++++ INFORMATION PROVIDED

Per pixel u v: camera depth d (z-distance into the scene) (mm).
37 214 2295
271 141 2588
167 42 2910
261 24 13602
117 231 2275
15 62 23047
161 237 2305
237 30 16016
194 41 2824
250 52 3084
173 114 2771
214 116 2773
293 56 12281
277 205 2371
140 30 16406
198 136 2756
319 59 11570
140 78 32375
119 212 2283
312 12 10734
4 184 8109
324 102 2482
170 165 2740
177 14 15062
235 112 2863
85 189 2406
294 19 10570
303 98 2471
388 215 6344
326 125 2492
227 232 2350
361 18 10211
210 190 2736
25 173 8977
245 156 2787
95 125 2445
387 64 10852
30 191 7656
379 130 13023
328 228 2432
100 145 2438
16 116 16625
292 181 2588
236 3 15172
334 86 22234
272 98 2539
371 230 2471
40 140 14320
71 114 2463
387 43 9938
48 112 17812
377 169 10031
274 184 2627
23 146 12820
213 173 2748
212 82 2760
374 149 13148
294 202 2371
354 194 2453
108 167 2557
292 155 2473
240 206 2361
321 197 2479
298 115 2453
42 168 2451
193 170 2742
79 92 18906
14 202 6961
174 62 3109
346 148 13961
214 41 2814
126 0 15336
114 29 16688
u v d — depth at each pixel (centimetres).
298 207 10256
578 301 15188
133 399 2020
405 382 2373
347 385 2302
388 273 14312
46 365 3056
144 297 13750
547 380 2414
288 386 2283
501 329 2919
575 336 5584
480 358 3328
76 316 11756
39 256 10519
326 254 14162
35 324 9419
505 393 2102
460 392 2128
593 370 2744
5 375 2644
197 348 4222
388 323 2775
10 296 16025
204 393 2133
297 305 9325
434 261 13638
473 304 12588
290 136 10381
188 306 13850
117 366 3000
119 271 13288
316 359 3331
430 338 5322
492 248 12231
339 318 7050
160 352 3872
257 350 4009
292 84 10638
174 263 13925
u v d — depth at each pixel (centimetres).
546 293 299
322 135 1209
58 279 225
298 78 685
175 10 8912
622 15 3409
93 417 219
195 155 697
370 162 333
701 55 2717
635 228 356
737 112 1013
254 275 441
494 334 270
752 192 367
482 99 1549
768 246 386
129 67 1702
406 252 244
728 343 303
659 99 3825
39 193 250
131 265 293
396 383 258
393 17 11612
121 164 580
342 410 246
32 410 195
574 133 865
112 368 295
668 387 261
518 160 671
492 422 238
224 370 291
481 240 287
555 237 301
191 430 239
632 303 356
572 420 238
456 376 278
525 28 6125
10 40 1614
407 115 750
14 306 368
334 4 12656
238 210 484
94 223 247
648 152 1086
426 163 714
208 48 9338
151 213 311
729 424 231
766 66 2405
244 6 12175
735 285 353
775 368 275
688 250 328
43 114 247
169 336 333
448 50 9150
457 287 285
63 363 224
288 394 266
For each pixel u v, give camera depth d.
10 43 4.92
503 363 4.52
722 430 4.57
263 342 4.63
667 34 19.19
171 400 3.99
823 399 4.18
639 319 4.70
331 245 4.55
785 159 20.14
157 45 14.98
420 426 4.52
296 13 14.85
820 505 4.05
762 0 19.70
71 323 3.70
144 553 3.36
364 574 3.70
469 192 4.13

++++++++

ACTION ITEM: Word for word, give the records again.

EXERCISE RESULT:
Per pixel u v: camera depth d (z-distance into the scene) (mm).
37 214 2295
271 141 2588
167 42 2910
261 24 13602
117 231 2275
15 62 23047
161 237 2305
237 30 16016
194 41 2824
250 52 3084
173 114 2771
214 116 2773
293 56 12281
277 205 2371
140 30 16406
198 136 2756
319 59 11570
140 78 32375
119 212 2283
312 12 10734
4 184 8109
324 102 2482
170 165 2740
177 14 15062
235 112 2863
85 189 2406
294 19 10570
303 98 2471
388 215 6344
326 125 2492
227 232 2350
361 18 10211
210 190 2736
25 173 8977
245 156 2787
95 125 2445
387 64 10852
30 191 7656
379 130 13023
328 228 2432
100 145 2438
16 116 16625
292 181 2588
236 3 15172
334 86 22234
272 98 2539
371 230 2471
40 140 14320
71 114 2463
387 43 9938
48 112 17812
377 169 10031
274 184 2627
23 146 12820
213 173 2748
212 82 2760
374 149 13148
294 202 2371
354 194 2453
108 167 2557
292 155 2473
240 206 2361
321 197 2479
298 115 2453
42 168 2451
193 170 2742
79 92 18906
14 202 6961
174 62 3109
346 148 13961
214 41 2814
126 0 15336
114 29 16688
u v d — depth at each pixel (centimetres).
298 207 10256
578 301 15188
133 399 2020
405 382 2373
347 385 2302
388 273 14312
46 365 3056
144 297 13750
547 380 2414
288 386 2283
501 329 2919
575 336 5584
480 358 3328
76 316 11756
39 256 10519
326 254 14162
35 324 9419
505 393 2102
460 392 2128
593 370 2744
5 375 2644
197 348 4222
388 323 2775
10 296 16025
204 393 2133
297 305 9325
434 261 13638
473 304 12588
290 136 10381
188 306 13850
117 366 3000
119 271 13288
316 359 3331
430 338 5322
492 248 12231
339 318 7050
160 352 3872
257 350 4009
292 84 10638
174 263 13925
u v d — depth at each pixel (centimetres).
546 293 299
322 135 1209
58 279 225
298 78 685
175 10 8912
622 15 3409
93 417 219
195 155 697
370 162 333
701 55 2717
635 228 356
737 112 1013
254 275 441
494 334 270
752 192 367
482 99 1549
768 246 386
129 67 1702
406 252 244
728 343 303
659 99 3825
39 193 250
131 265 293
396 383 258
393 17 11612
121 164 580
342 410 246
32 410 195
574 133 865
112 368 295
668 387 261
518 160 671
492 422 238
224 370 291
481 240 287
555 237 301
191 430 239
632 303 356
572 420 238
456 376 278
525 28 6125
10 40 1614
407 115 750
14 306 368
334 4 12656
238 210 484
94 223 247
648 152 1086
426 163 714
208 48 9338
151 213 311
729 424 231
766 66 2405
244 6 12175
735 285 353
775 368 275
688 250 328
43 114 247
169 336 333
448 50 9150
457 287 285
63 363 224
288 394 266
For each pixel u v, give camera depth d.
10 43 4.92
503 363 4.52
722 430 4.57
263 342 4.63
667 34 19.19
171 400 3.99
823 399 4.18
639 319 4.70
331 245 4.55
785 159 20.14
157 45 14.98
420 426 4.52
296 13 14.85
820 505 4.05
762 0 19.70
71 323 3.70
144 553 3.36
364 574 3.70
469 192 4.13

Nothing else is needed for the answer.